I still wish I could read those notes that I wrote...alas, no Sent Box is available when dealing with ruled notebook paper.

On the other hand - I did write an entire journal about the history of a love triangle (square, really) between me and 3 friends in high school. However, I wrote it after I'd already graduated. I thought it would make for good drama - but I couldn't keep the truth out of it, and I sure as hell didn't want to do a tell-all. That's a problem I continue to have when writing longer stories.

katiesue 04-18-2008 01:37 PM

Here's a hint -don't write things in your diary in code. 30ish years later you'll never have any idea what was going on.

BarTopDancer 04-18-2008 01:38 PM

Quote:

Originally Posted by Morrigoon (Post 205394)
But what memories you have! (Of the burning, I mean. I've never done anything so wild as to burn stuff that wasn't intended as kindling)

Burned journals, burned photos. When I was 16 or so we went to the beach, lit bonfires and burned so much stuff we shouldn't have (clothes, mixed tapes, evidence). The Beach patrol loved us. Not.

flippyshark 04-18-2008 01:41 PM

Oh lordy. I have a whole box of horrible short stories and bad screenplays, torn from the headlines of my own adolescent angst, from this period. (I seem to have thought my life just had to be made into a movie someday. Be very glad that it wasn't!) My brother found them when he was helping my Mom move a couple of years ago. He sent them to me, after gleefully reading and howling at them. I glanced through the material, but couldn't bring myself to read any of it in depth. There is certainly Mortified worthy stuff in there.

€uroMeinke 04-18-2008 06:09 PM

Quote:

Originally Posted by Morrigoon (Post 205394)
But what memories you have! (Of the burning, I mean. I've never done anything so wild as to burn stuff that wasn't intended as kindling)

When I went off to college I had the distinct pleasure of creating a tombstone effigy out of some scrap lumber. Not having any paint I improvised with household materials and used nail polish to write my name under some Neitzschean inspired epitaph (Behold the Uberman) - ah the surprise and delight when the words themselves caught fire and announced my name in flames - good times.

€uroMeinke 04-18-2008 06:10 PM

Quote:

Originally Posted by katiesue (Post 205409)
Here's a hint -don't write things in your diary in code. 30ish years later you'll never have any idea what was going on.

Hmmm, I'm reminded that somewhere there's a journal I did for class in the junior high era when I was obsessed with Tolkien, I believe it is written in large part in Runes...

innerSpaceman 04-18-2008 07:34 PM

As a boy, I don't think I'm at all unusual in never having journaled during my early teenage years.

I certainly had no urge to purge everything about my adolescence and whatever angst it produced. But there really wasn't much written material.
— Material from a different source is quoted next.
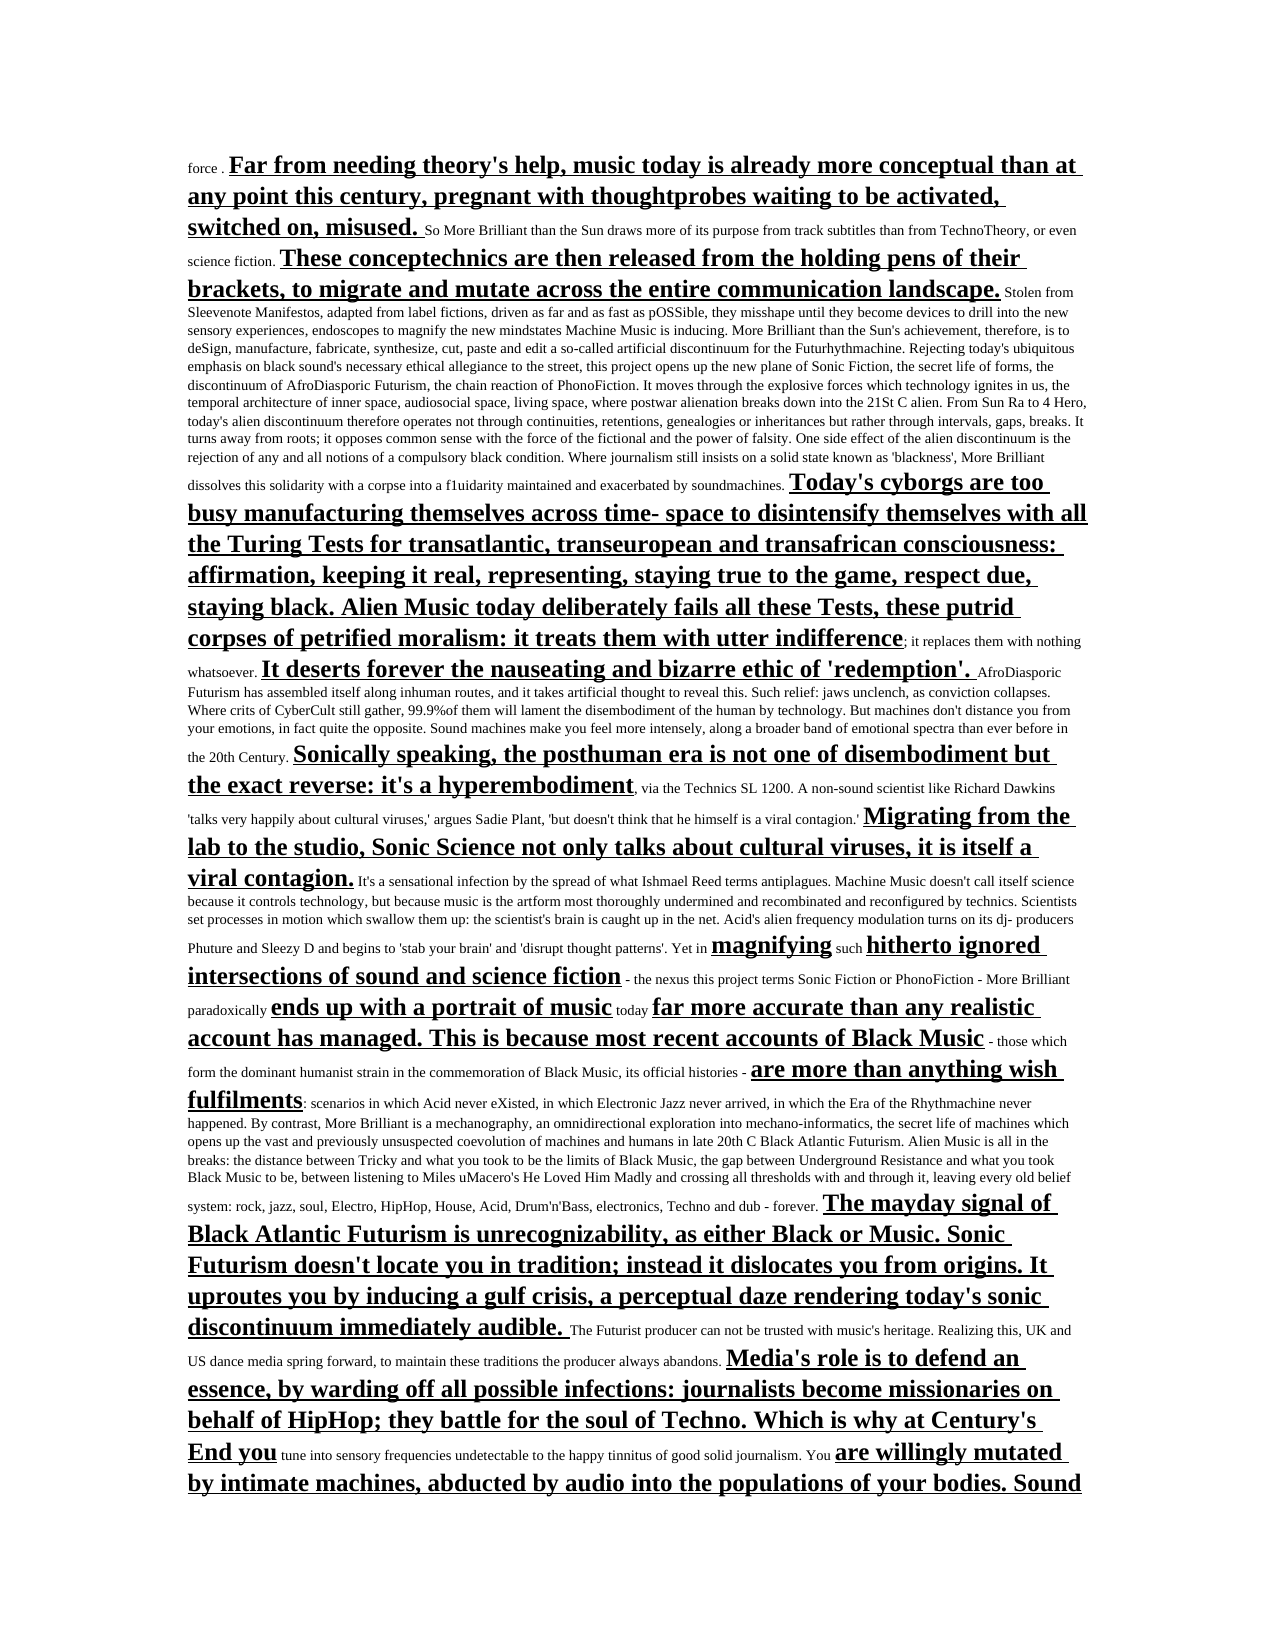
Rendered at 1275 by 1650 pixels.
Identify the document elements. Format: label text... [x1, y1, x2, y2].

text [187, 150, 1087, 523]
text The music of Alice Coltrane and Sun Ra, of Underground Resistance and George Russell, of Tricky and Martina, comes from the Outer Side. It alienates itself from the human; it arrives from the future. Alien Music is a synthetic recombinator, an applied art technology for amplifying the rates of becoming alien. Optimize the ratios of excentricity. Synthesize yourself. From the outset, this Postsoul Era has been characterized by an extreme indifference towards the human. The human is a pointless and treacherous category. And in synch with this posthuman perspective comes Black Atlantic Futurism. Whether it's the AfroFuturist concrete of George Russell and Roland Kirk, the Jazz Fission of Teo Macero and Miles Davis, the World 4 Electronics of Sun Ra and Herbie Hancock, the Astro Jazz of Alice Coltrane and Pharoah Sanders, the cosmophonic HipHop of Dr Octagon and Ultramagnetic MCs, the post-HipHop of The Jungle Brothers and Tricky, the Spectral Dub of Scientist and Lee Perry, the offworld Electro of Haashim and Ryuichi Sakamoto, the despotic Acid of Bam Bam and Phuture, the sinister phonoseduction of Parliament's Star Child, the hyperrhythmic psychedelia of Rob Playford and Goldie, 4 Hero and A Guy Called Gerald, Sonic Futurism always adopts a cruel, despotic, amoral attitude towards the human species. In fact the era when the History of HipHop could exhaust Machine Music is long over. All those petitions for HipHop to be taken seriously, for the BBC to give Techno a chance, for House to receive a fair hearing: this miserable supplication should have ended years ago. For there's nothing to prove anymore: all these Rhythmachines are globally popular now. So no more forcefeeding you Bronx fables and no more orthodox HipHop liturgies. There are more than enough of these already. Instead More Brilliant than the Sun will focus on the Futurhythmachines within each field, offering a close hearing of music's internal emigrants only. The Outer Thought of Tricky, the Jungle Brothers with their remedy for HipHop gone i1lmatic, Aerosoul art theorist Rammellzee and his mythillogical systems of Gothic Futurism and Ikonoklast Panzerism. No history of Techno, however compelling, but instead a zoom in on the Underground Resistance WarMachine, on the Unidentifiable Audio Object of X-f02 Discovers The Rings ofSaturn'. No pleas for Jungle to be accorded proper respect, but rather a magnification of certain very particular aspects of its hyperdimensionality, in 4 Hero, A Guy Called Gerald, Rob Playford and Goldie. The history book that crams in everything only succeeds in screening out the strangeness of the Rhythmachine. In its bid for universality, such a book dispels the artificiality that all humans crave. By contrast, More Brilliant goes farther in. It lingers lovingly inside a single remix, explores the psychoacoustic fictional spaces of interludes and intros, goes to extremes to extrude the illogic other studies flee. It happily deletes familiar names [so no Tupac, no NWA] and historical precedence [no lying griots, not much King Tubby, just a small side bet on the Stockhausen sweepstakesl. It avoids the nauseating American hunger for confessional biography, for 'telling your own stories in your own words'. It refuses entry to comforting origins and social context. Everywhere, the 'street' is conSidered the ground and guarantee of all reality, a compulsory logic explaining all Black Music, conveniently mishearing antisocial surrealism as social realism. Here sound is unglued from such obligations, until it eludes all social responsibility, thereby accentuating its unreality principle. In CultStud, TechnoTheory and CyberCulture, those painfully archaic regimes, theory always comes to Music's rescue. The organization of sound is interpreted historically, politically, socially. Like a headmaster, theory teaches today's music a thing or 2 about life. It subdues music's ambition, reins it in, restores it to its proper place, reconciles it to its naturally belated fate. In More Brilliant than the Sun the opposite happens, for once: music is encouraged in its despotic drive to crumple chronology like an empty bag of crisps, to eclipse reality in its wilful exorbitance, to put out the sun. Here music's mystifying illogicality is not chastised but systematized and intensified - into MythSciences that burst the edge of improbability, incites a proliferating series of mixillogical mathemagics at once maddening and perplexing, alarming, alluring. MythScience is the field of knowledge invented by Sun Ra, and a term that this book uses as often as it can. A sample from Virilio defines it very simply: 'Science and technology develop the unknown, not knowledge. Science develops what is not rational.' Instead of theory saving music from itself, from its worst, which is to say its best excesses, music is heard as the pop analysis it already is. Producers are already pop theorists: Breakbeat producer Sonz of a Loop da Loop Era's term skratchadelia, instrumental HipHop producer DJ Krush's idea of turntabilization, virtualizer George Clinton's studio science of mixadelics, all these conceptechnics are used to excite theory to travel at the speed of thought, as sonic theorist Kool Keith suggested in 1987. TechnoTheory, CultStuds et allose their flabby bulk, their lazy, pompous, lard-arsed, top-down dominance, becoming but a single component in a thought synthesizer which moves along several planes at once, which tracks Machine Music's lines of force . Far from needing theory's help, music today is already more conceptual than at any point this century, pregnant with thoughtprobes waiting to be activated, switched on, misused. So More Brilliant than the Sun draws more of its purpose from track subtitles than from TechnoTheory, or even science fiction. These conceptechnics are then released from the holding pens of their brackets, to migrate and mutate across the entire communication landscape. Stolen from Sleevenote Manifestos, adapted from label fictions, driven as far and as fast as pOSSible, they misshape until they become devices to drill into the new sensory experiences, endoscopes to magnify the new mindstates Machine Music is inducing. More Brilliant than the Sun's achievement, therefore, is to deSign, manufacture, fabricate, synthesize, cut, paste and edit a so-called artificial discontinuum for the Futurhythmachine. Rejecting today's ubiquitous emphasis on black sound's necessary ethical allegiance to the street, this project opens up the new plane of Sonic Fiction, the secret life of forms, the discontinuum of AfroDiasporic Futurism, the chain reaction of PhonoFiction. It moves through the explosive forces which technology ignites in us, the temporal architecture of inner space, audiosocial space, living space, where postwar alienation breaks down into the 21St C alien. From Sun Ra to 4 Hero, today's alien discontinuum therefore operates not through continuities, retentions, genealogies or inheritances but rather through intervals, gaps, breaks. It turns away from roots; it opposes common sense with the force of the fictional and the power of falsity. One side effect of the alien discontinuum is the rejection of any and all notions of a compulsory black condition. Where journalism still insists on a solid state known as 'blackness', More Brilliant dissolves this solidarity with a corpse into a f1uidarity maintained and exacerbated by soundmachines. Today's cyborgs are too busy manufacturing themselves across time- space to disintensify themselves with all the Turing Tests for transatlantic, transeuropean and transafrican consciousness: affirmation, keeping it real, representing, staying true to the game, respect due, staying black. Alien Music today deliberately fails all these Tests, these putrid corpses of petrified moralism: it treats them with utter indifference; it replaces them with nothing whatsoever. It deserts forever the nauseating and bizarre ethic of 'redemption'. AfroDiasporic Futurism has assembled itself along inhuman routes, and it takes artificial thought to reveal this. Such relief: jaws unclench, as conviction collapses. Where crits of CyberCult still gather, 99.9%of them will lament the disembodiment of the human by technology. But machines don't distance you from your emotions, in fact quite the opposite. Sound machines make you feel more intensely, along a broader band of emotional spectra than ever before in the 20th Century. Sonically speaking, the posthuman era is not one of disembodiment but the exact reverse: it's a hyperembodiment, via the Technics SL 1200. A non-sound scientist like Richard Dawkins 'talks very happily about cultural viruses,' argues Sadie Plant, 'but doesn't think that he himself is a viral contagion.' Migrating from the lab to the studio, Sonic Science not only talks about cultural viruses, it is itself a viral contagion. It's a sensational infection by the spread of what Ishmael Reed terms antiplagues. Machine Music doesn't call itself science because it controls technology, but because music is the artform most thoroughly undermined and recombinated and reconfigured by technics. Scientists set processes in motion which swallow them up: the scientist's brain is caught up in the net. Acid's alien frequency modulation turns on its dj- producers Phuture and Sleezy D and begins to 'stab your brain' and 'disrupt thought patterns'. Yet in magnifying such hitherto ignored intersections of sound and science fiction - the nexus this project terms Sonic Fiction or PhonoFiction - More Brilliant paradoxically ends up with a portrait of music today far more accurate than any realistic account has managed. This is because most recent accounts of Black Music - those which form the dominant humanist strain in the commemoration of Black Music, its official histories - are more than anything wish fulfilments: scenarios in which Acid never eXisted, in which Electronic Jazz never arrived, in which the Era of the Rhythmachine never happened. By contrast, More Brilliant is a mechanography, an omnidirectional exploration into mechano-informatics, the secret life of machines which opens up the vast and previously unsuspected coevolution of machines and humans in late 20th C Black Atlantic Futurism. Alien Music is all in the breaks: the distance between Tricky and what you took to be the limits of Black Music, the gap between Underground Resistance and what you took Black Music to be, between listening to Miles uMacero's He Loved Him Madly and crossing all thresholds with and through it, leaving every old belief system: rock, jazz, soul, Electro, HipHop, House, Acid, Drum'n'Bass, electronics, Techno and dub - forever. The mayday signal of Black Atlantic Futurism is unrecognizability, as either Black or Music. Sonic Futurism doesn't locate you in tradition; instead it dislocates you from origins. It uproutes you by inducing a gulf crisis, a perceptual daze rendering today's sonic discontinuum immediately audible. The Futurist producer can not be trusted with music's heritage. Realizing this, UK and US dance media spring forward, to maintain these traditions the producer always abandons. Media's role is to defend an essence, by warding off all possible infections: journalists become missionaries on behalf of HipHop; they battle for the soul of Techno. Which is why at Century's End you tune into sensory frequencies undetectable to the happy tinnitus of good solid journalism. You are willingly mutated by intimate machines, abducted by audio into the populations of your bodies. Sound machines throw you onto the shores of the skin you're in. The hypersensual cyborg experiences herself as a galaxy of audiotactile sensations . You are not censors but sensors, not aesthetes but kinaesthetes. You are sensationalists. You are the newest mutants incubated in womb- speakers. Your mother, your first sound. The bedroom, the party, the dancefloor, the rave: these are the labs where the 21st C nervous systems assemble themselves, the matrices of the Futurhythmachinic Discontinuum. The future is a much better guide to the present than the past. Be prepared, be ready to trade everything you know about the history of music for a single glimpse of its future. [187, 524, 1087, 1496]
Starting in my early 20's, there's plenty of writting ... in fits and starts, i.e., whole years or decades missing. Rather than have any urge to destroy ... I've saved a lot of this stuff for perusal in my senior years. I'm sure I would have done the same with earlier writings / self-evidence ... but it simply does not exist.
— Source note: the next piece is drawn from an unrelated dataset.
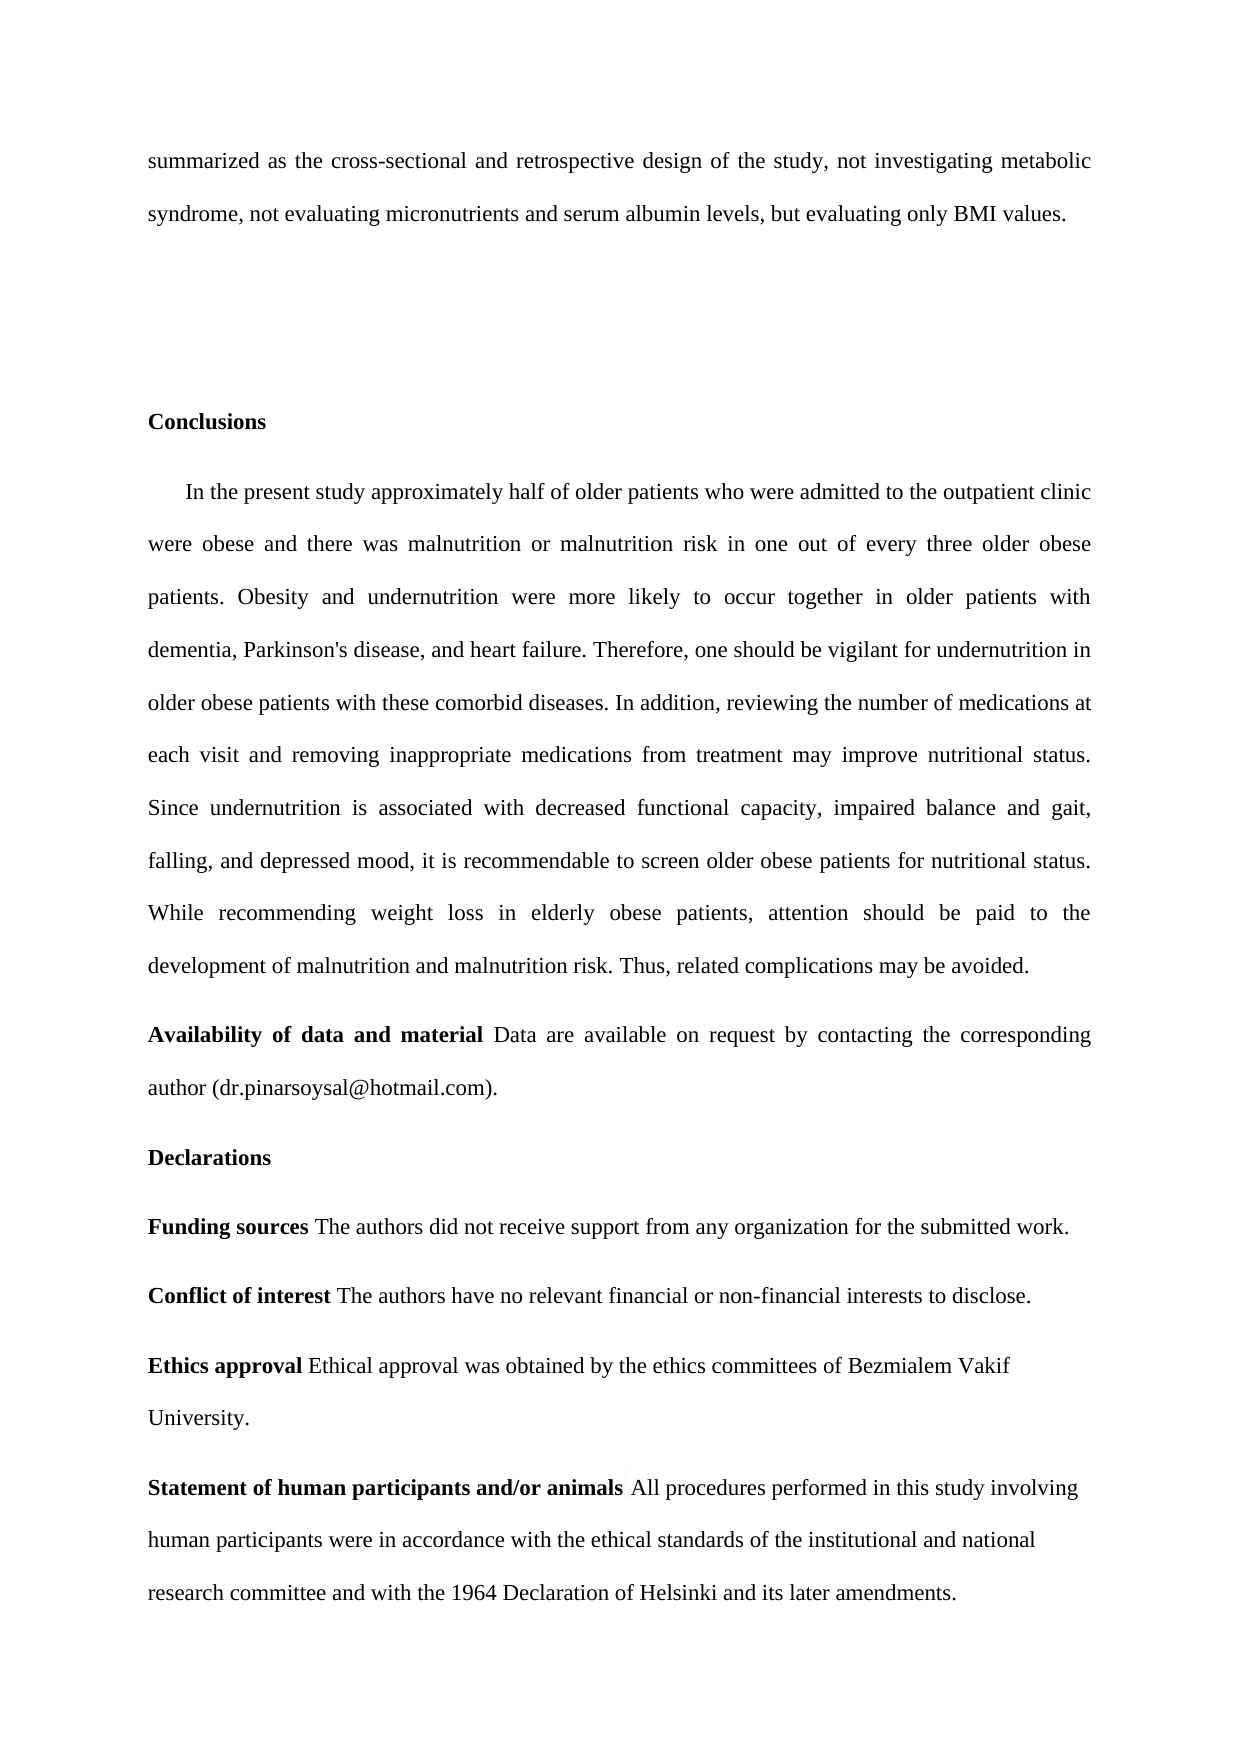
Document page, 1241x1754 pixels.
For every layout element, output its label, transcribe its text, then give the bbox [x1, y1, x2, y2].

lashbear 04-18-2008 07:46 PM

I never kept a diary of any kind, I never wrote, except for tales of visiting Disneyland. I would write pages and pages of what I went on, which rides I liked the best, and all in as great a detail as I could achieve, given that I had never visited there in my life.

Strangely enough, my USA diary after my first trip, was uncannily close to what I wrote prior. I still have that, from 1991. I shall put the first day's worth in Open Mic and see what you all think.. It is both mortificational, and enlightening.